The case against Abe’s constitutional amendment

Members of Japan’s Self-Defence Forces’ honour guard prepare for a ceremony at the Defense Ministry in Tokyo, Japan, 11 December 2017 (Photo: Reuters/Toru Hanai).

By Dr Hiro Watanabe, Lecturer in Japanese Studies

Japanese Prime Minister Shinzo Abe announced his intention to amend Article 9 (the ‘peace clause’) of Japan’s constitution on 3 May 2017 — exactly 70 years after the constitution first came into effect in 1947. Abe’s proposal involves adding a third clause to Article 9 that would legalise Japan’s Self-Defense Forces (SDF) while maintaining the original two clauses that renounce war as a sovereign right and prohibit Japan’s possession of a military force.

Abe’s desire for constitutional amendment had been made clear long before the official announcement in 2017. The Abe administration made a cabinet decision in 2014 to reinterpret Article 9 in a way that would allow Japan to engage in collective self-defence under certain conditions, such as the existence of a clear threat to Japan. The cabinet decision was followed by the enactment of a set of security bills in 2015 that effectively enabled this constitutional reinterpretation. Abe’s proposed constitutional amendment would confirm the legality of reinterpretation by writing the expanded function of the SDF into the constitution.

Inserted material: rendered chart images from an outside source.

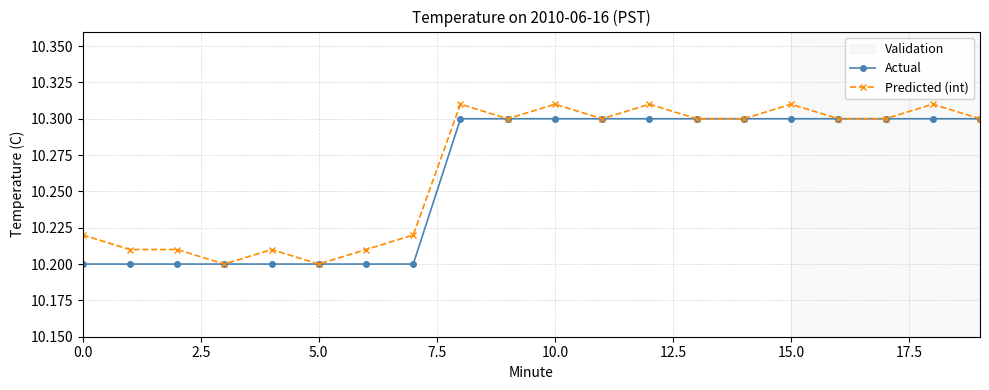

How many Predicted (int) values are between 10 and 11?

20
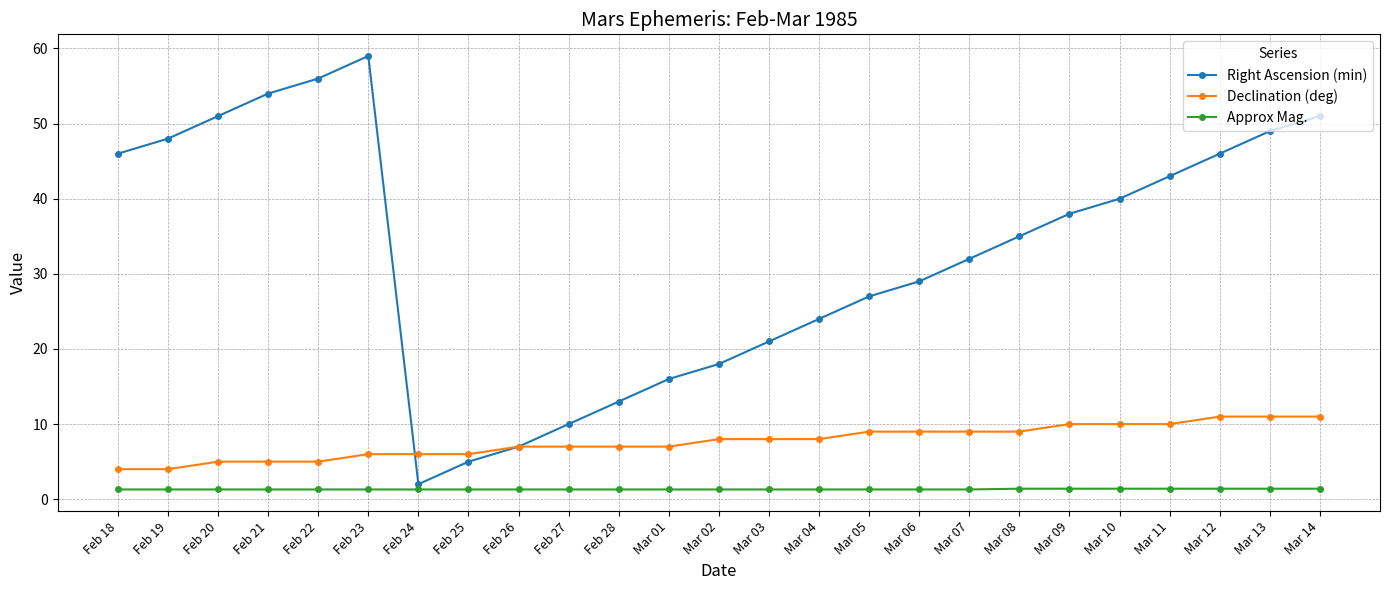

What is the spread (max minus min) of values at Mar 05?

25.7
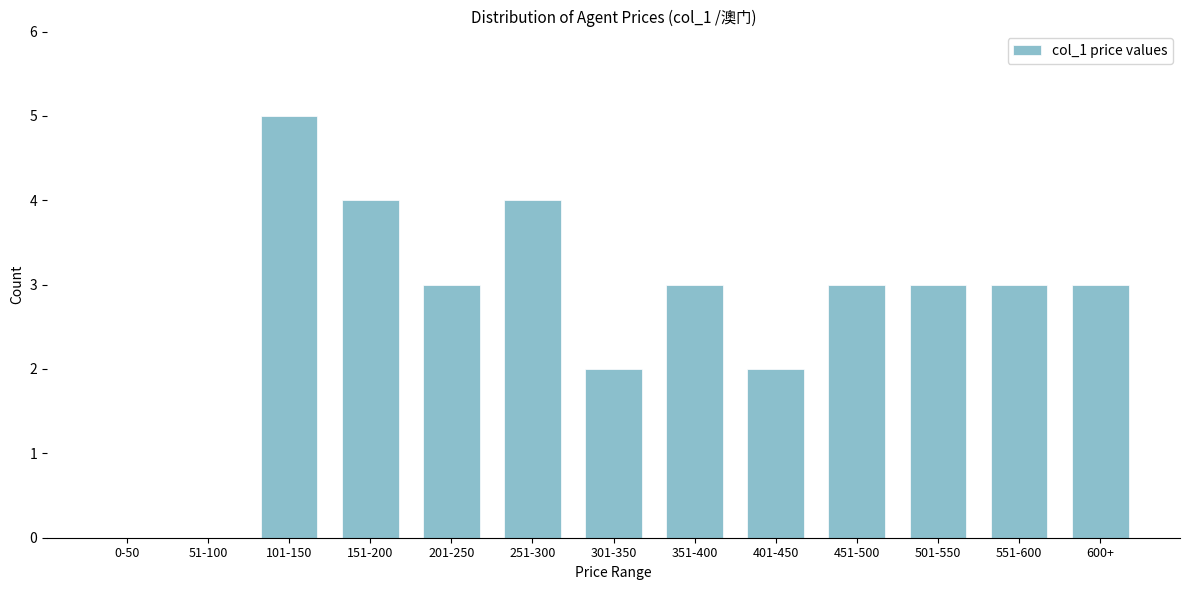

Reading left to right, list all the values displayed in this chart.

0-50=0	51-100=0	101-150=5	151-200=4	201-250=3	251-300=4	301-350=2	351-400=3	401-450=2	451-500=3	501-550=3	551-600=3	600+=3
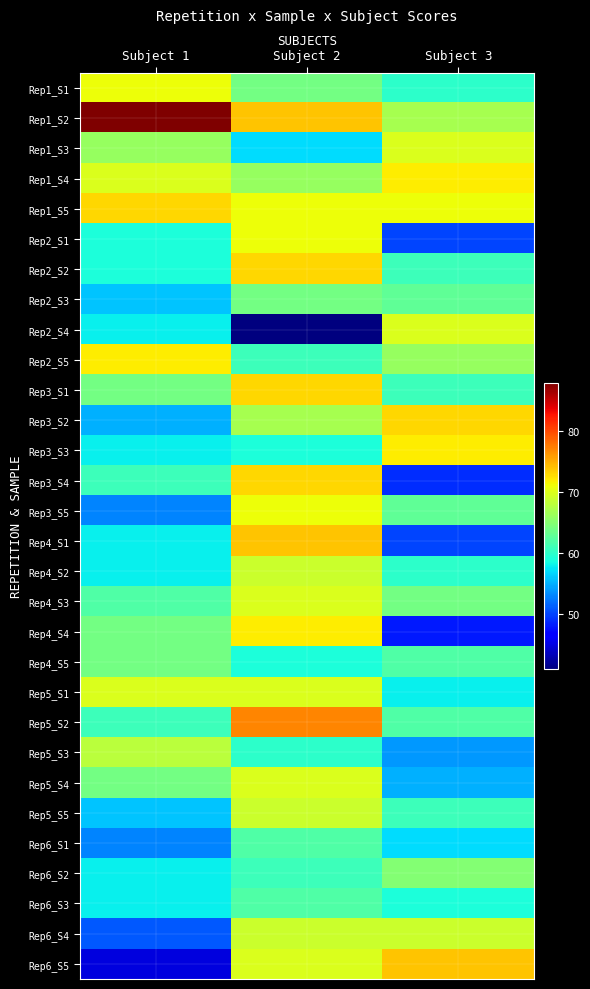

At which category is the sum across all series the highest?

Subject 2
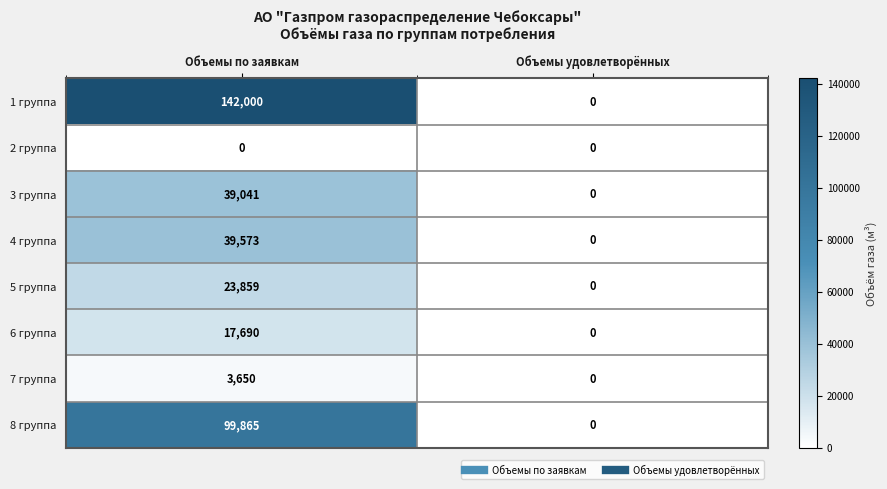

The value of 8 группа at Объемы по заявкам is 26241. True or false?

False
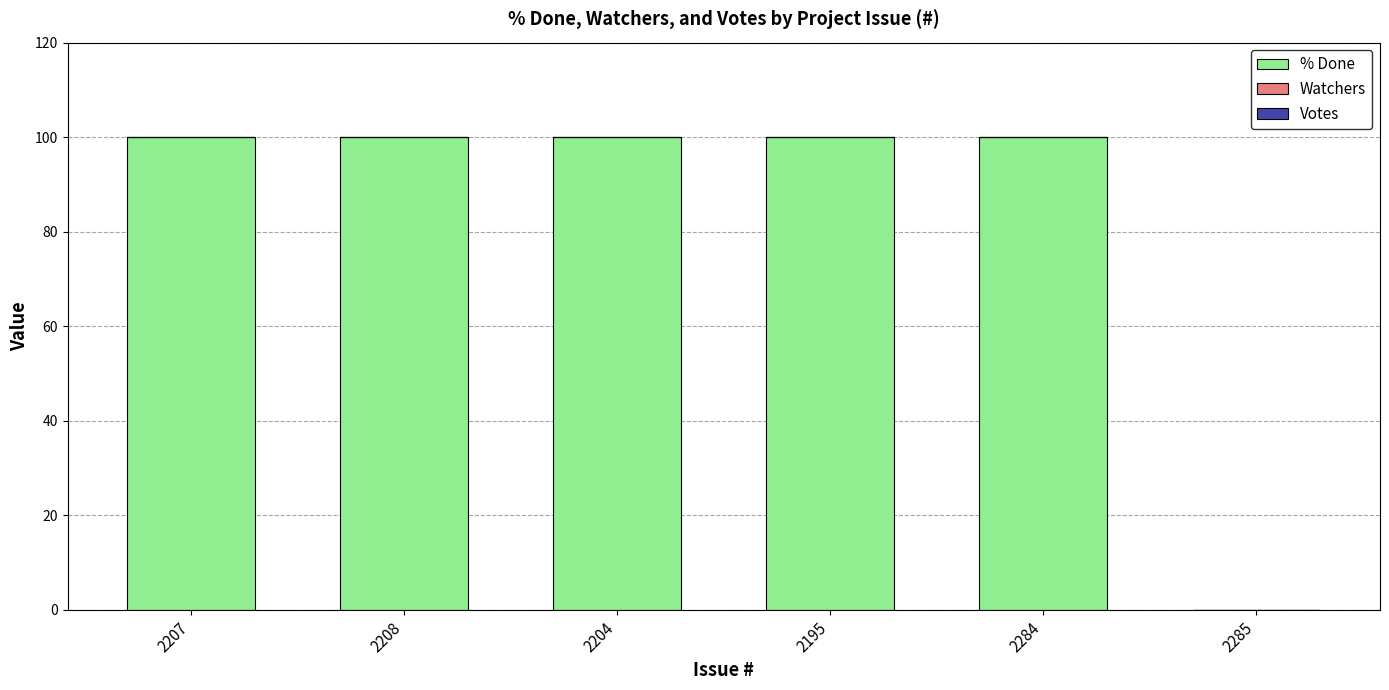

What is the sum of all values?

500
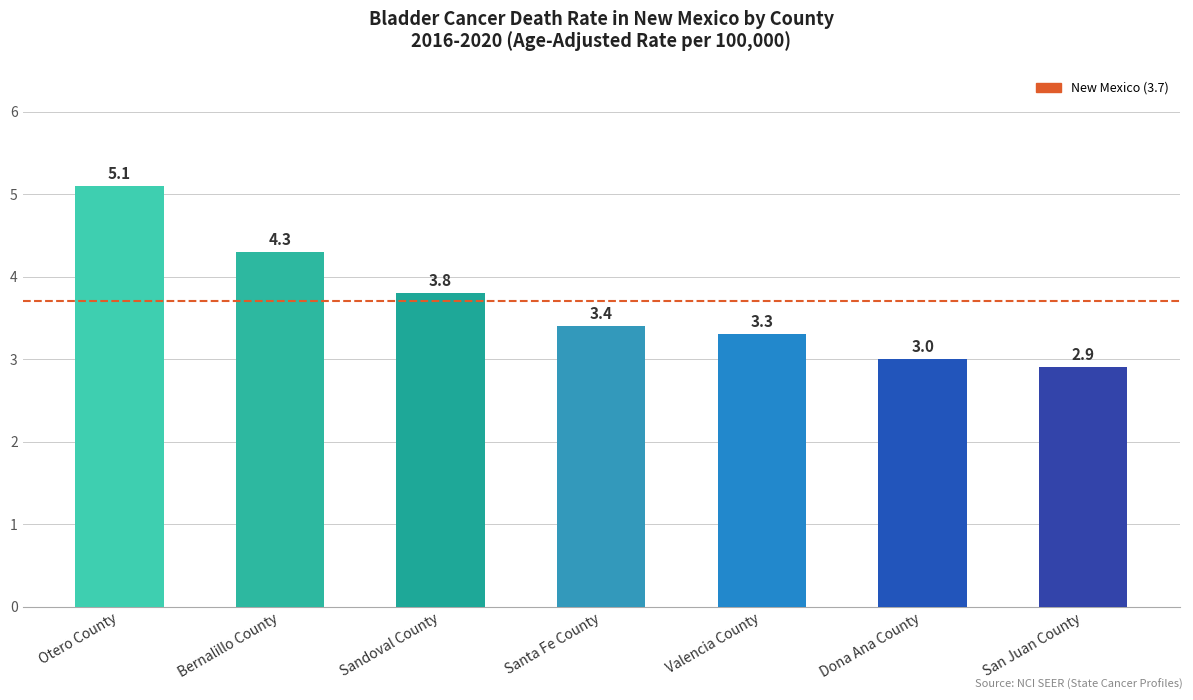

List the labels in order of value, smallest first.

San Juan County, Dona Ana County, Valencia County, Santa Fe County, Sandoval County, Bernalillo County, Otero County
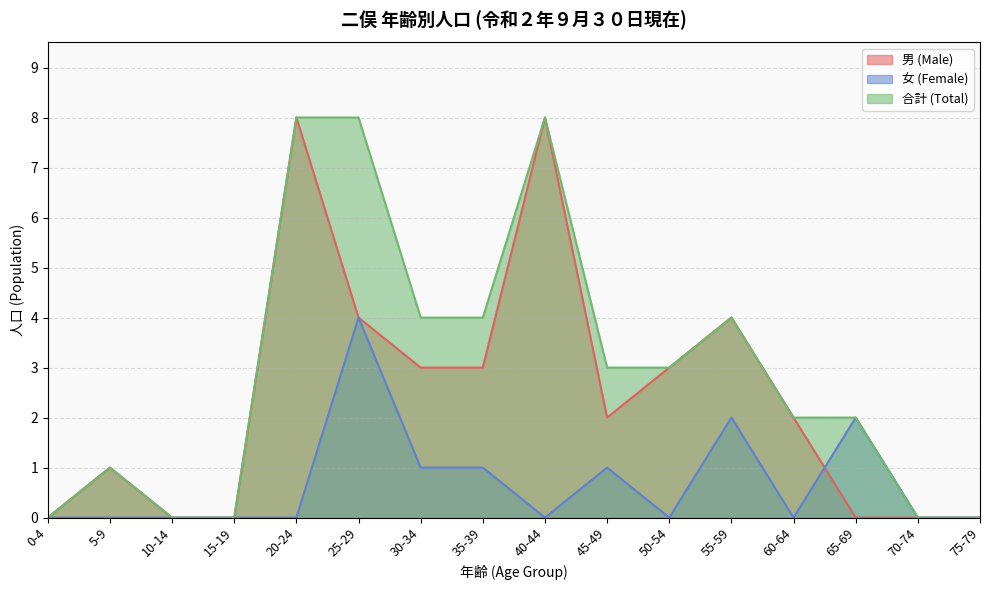

Reading right to left, extract all data points from this chart.

男 (Male): 0	0	0	2	4	3	2	8	3	3	4	8	0	0	1	0
女 (Female): 0	0	2	0	2	0	1	0	1	1	4	0	0	0	0	0
合計 (Total): 0	0	2	2	4	3	3	8	4	4	8	8	0	0	1	0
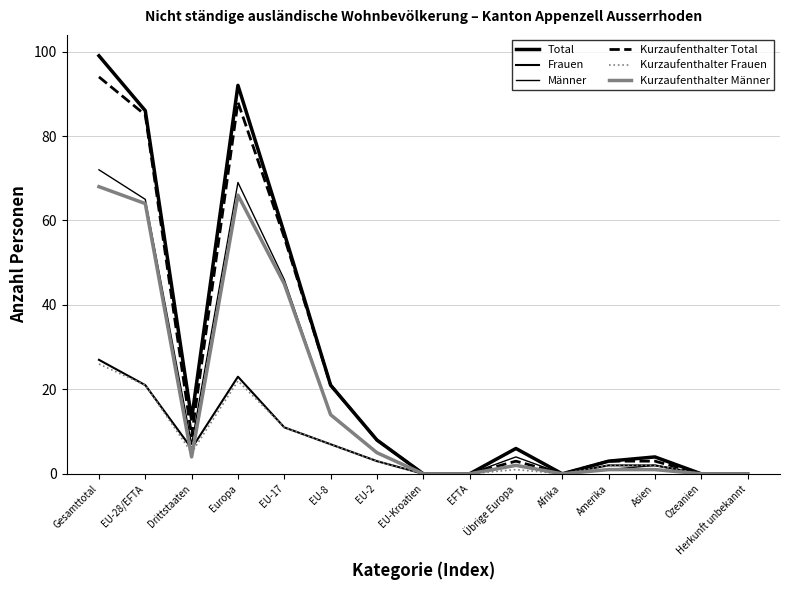

Does the chart display data point markers on the line(s)?

No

Japan’s current regional security environment is indeed precarious. It could even further deteriorate if China becomes more assertive in its military posture or if North Korea continues testing its nuclear missiles. From the perspective of the United States, a stronger Japanese military presence in East Asia would help to maintain US influence and a balance of power in the region.

But those who argue for Japan’s greater military involvement in regional security through an amendment to Article 9 may want to consider the following.

From a geopolitical perspective, an increase in Japan’s security engagement in East Asia, and the intensified US–Japan military pressure on North Korea that this would enable, would be unlikely to force North Korea to succumb. It is not clear how an amendment to Article 9 would create a shift in the regional military balance that would be significant or threatening enough for North Korea to refrain from continued missile testing.

Constitutional amendment could also undermine Japan’s relations with China and South Korea. Japan’s closest neighbours have not forgotten the historical legacy of Japanese imperial aggression, nor are they willing to overlook the lack of serious remorse or criticism about Japan’s imperial past among Japanese nationalists. Not surprisingly, China and South Korea view Japan’s move to increase its military capability with a considerable degree of suspicion.

From a domestic perspective, the legality of the SDF will remain questionable even after an amendment to the constitution so long as Clause 2 of Article 9 (which prohibits Japan’s possession of a military) remains intact. Japanese legal scholars and a former director general of the Cabinet Legislative Bureau have pointed out that it remains uncertain whether the SDF is distinct from a military force (and therefore constitutional) because its military capacity is beyond the minimum force necessary for self-defence.

For this reason, some members of the governing Liberal Democratic Party (LDP) such as Shigeru Ishiba reject Abe’s third clause proposal and instead advocate for the replacement of Clause 2 with a new clause that permits Japan to possess a ‘national defence army’.

But even if Clause 1 on the renunciation of war is maintained, that does not guarantee sufficient constraints on the SDF’s activities. Clarifying and changing the constitutions’ interpretation means that the SDF’s engagement in international conflicts may become almost unlimited, as the expanded scope of its activities are confirmed and legitimised. On the flipside, if Abe’s proposal for constitutional amendment is rejected in the national referendum, this could further undermine public confidence in the legality of the SDF — which would also have implications for support of the US–Japan security treaty.

But the biggest cause for concern in the push for constitutional amendment is Abe’s political ideology. It cannot be assumed that post-war Japan is an entirely different country with a new generation of leaders when the Prime Minister is a right-wing revisionist. Other LDP politicians and many of Abe’s supporters share his revisionism. The ultra-nationalist group Nippon Kaigi — which has a parliamentary league for which Abe serves as a special advisor — even dreams of restoring the fundamentals of imperial Japan.

Abe uses the deteriorating security environment in East Asia as an excuse to accomplish his long-term goal of constitutional revision. Abe is determined to release Japan from the shackles of the 1951 San Francisco Peace Treaty, in which — for him and for other nationalists like him — Japan is not recognised as a ‘normal’ country that has a right to possess a military. Constitutional amendment is a step in that direction.

But an amendment to Article 9 as proposed by Abe would not meaningfully enhance Japan’s contribution to regional security, and it would risk undermining Japan’s already fragile relations with its closest neighbours. Abe’s intention to amend the constitution is a serious cause for concern, not only for Japanese citizens but also for the region, and it is not something that should be in the least bit embraced.